EXERCISE DETAILS: Repeat the entries below exactly. Begin with the first line and end with the line that contains "Build a routing".

DATA FOR REVIEW:

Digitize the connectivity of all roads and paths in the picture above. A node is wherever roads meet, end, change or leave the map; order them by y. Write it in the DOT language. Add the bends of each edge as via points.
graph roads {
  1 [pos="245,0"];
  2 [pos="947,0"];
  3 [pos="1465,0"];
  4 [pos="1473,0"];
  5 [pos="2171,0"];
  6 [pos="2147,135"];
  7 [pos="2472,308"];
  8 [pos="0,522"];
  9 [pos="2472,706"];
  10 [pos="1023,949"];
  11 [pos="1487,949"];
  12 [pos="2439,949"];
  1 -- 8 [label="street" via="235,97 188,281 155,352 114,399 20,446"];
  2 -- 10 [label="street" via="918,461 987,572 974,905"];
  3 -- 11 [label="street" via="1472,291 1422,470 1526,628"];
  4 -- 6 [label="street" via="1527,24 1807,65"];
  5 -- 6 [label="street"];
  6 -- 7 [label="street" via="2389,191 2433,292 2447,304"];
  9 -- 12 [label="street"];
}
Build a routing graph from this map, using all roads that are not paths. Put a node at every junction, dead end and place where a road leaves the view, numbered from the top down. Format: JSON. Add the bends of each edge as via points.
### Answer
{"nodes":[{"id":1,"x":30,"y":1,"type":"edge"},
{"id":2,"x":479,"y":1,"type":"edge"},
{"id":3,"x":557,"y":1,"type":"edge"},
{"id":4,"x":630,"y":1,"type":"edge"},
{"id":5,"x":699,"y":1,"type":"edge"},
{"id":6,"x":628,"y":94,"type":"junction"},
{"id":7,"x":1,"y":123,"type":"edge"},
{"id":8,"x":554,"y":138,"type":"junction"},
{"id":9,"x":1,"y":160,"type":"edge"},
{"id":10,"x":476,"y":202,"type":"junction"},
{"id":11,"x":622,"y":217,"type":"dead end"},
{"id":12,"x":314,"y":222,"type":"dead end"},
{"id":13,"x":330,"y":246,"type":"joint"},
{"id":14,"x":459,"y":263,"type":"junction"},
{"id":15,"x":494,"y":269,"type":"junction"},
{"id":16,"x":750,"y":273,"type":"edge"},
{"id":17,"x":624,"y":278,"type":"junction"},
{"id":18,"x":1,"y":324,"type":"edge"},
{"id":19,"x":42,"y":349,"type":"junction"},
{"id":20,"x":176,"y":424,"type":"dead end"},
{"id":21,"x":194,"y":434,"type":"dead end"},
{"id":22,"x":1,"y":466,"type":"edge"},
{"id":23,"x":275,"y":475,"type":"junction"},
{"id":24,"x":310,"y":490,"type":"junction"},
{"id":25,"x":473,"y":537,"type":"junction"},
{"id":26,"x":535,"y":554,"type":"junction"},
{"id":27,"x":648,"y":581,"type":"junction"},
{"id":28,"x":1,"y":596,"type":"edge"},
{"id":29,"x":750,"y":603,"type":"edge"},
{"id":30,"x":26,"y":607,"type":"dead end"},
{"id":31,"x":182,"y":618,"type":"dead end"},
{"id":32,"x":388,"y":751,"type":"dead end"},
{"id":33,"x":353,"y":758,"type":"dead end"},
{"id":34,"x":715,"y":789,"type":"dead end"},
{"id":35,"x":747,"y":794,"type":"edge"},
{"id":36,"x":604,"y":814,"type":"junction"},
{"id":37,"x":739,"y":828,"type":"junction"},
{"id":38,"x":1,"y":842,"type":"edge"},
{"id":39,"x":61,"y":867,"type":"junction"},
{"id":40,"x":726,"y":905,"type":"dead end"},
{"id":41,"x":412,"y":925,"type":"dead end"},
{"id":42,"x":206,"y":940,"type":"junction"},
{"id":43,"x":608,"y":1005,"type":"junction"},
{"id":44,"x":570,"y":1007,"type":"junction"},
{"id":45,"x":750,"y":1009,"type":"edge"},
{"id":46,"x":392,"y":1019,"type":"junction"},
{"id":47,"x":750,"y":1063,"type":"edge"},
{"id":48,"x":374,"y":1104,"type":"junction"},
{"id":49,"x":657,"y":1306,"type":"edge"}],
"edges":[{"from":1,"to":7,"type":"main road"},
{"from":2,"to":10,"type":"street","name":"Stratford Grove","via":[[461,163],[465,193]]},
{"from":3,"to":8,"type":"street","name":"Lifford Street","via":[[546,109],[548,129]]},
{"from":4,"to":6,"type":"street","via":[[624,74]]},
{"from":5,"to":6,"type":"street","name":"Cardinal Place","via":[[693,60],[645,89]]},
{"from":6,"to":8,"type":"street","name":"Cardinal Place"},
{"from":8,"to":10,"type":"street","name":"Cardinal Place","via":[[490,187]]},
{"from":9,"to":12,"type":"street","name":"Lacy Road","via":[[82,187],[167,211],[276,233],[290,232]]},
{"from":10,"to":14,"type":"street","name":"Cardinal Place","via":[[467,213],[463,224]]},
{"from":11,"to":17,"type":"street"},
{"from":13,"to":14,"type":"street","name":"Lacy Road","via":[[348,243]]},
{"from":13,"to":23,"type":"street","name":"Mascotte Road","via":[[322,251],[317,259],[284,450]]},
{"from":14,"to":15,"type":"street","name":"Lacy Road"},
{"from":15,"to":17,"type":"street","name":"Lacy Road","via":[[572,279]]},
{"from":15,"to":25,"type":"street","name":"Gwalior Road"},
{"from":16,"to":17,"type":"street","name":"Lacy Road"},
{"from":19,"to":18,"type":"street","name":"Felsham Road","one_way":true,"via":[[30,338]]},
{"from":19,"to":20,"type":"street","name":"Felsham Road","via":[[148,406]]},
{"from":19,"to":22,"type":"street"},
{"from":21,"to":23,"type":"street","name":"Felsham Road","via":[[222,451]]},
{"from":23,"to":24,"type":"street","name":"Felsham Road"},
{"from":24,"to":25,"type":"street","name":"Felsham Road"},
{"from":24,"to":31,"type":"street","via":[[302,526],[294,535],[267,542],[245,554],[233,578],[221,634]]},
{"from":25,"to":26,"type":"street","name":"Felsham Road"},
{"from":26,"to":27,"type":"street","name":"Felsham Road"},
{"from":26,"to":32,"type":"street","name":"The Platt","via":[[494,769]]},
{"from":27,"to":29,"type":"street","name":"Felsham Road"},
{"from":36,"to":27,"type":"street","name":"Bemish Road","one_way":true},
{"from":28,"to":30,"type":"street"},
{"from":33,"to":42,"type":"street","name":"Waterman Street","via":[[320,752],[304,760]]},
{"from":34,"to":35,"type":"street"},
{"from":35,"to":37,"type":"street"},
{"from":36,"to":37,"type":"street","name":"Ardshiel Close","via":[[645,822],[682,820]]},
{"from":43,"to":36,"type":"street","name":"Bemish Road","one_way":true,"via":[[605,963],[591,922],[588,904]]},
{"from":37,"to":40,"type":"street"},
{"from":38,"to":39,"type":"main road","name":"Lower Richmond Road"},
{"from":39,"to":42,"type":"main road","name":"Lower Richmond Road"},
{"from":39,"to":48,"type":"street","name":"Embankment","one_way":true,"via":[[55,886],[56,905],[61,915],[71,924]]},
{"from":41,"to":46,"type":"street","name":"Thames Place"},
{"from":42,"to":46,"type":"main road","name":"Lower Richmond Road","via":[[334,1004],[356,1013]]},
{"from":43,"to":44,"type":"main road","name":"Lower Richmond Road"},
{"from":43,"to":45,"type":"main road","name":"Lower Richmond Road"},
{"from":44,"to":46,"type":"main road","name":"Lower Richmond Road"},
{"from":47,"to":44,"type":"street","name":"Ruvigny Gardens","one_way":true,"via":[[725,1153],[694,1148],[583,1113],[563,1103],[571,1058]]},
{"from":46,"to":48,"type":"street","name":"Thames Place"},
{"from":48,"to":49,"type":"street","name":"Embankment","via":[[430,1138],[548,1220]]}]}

TASK RESULT:
Digitize the connectivity of all roads and paths in the picture above. A node is wherever roads meet, end, change or leave the map; order them by y. Write it in the DOT language. Add the bends of each edge as via points.
graph roads {
  1 [pos="245,0"];
  2 [pos="947,0"];
  3 [pos="1465,0"];
  4 [pos="1473,0"];
  5 [pos="2171,0"];
  6 [pos="2147,135"];
  7 [pos="2472,308"];
  8 [pos="0,522"];
  9 [pos="2472,706"];
  10 [pos="1023,949"];
  11 [pos="1487,949"];
  12 [pos="2439,949"];
  1 -- 8 [label="street" via="235,97 188,281 155,352 114,399 20,446"];
  2 -- 10 [label="street" via="918,461 987,572 974,905"];
  3 -- 11 [label="street" via="1472,291 1422,470 1526,628"];
  4 -- 6 [label="street" via="1527,24 1807,65"];
  5 -- 6 [label="street"];
  6 -- 7 [label="street" via="2389,191 2433,292 2447,304"];
  9 -- 12 [label="street"];
}
Build a routing graph from this map, using all roads that are not paths. Put a node at every junction, dead end and place where a road leaves the view, numbered from the top down. Format: JSON. Add the bends of each edge as via points.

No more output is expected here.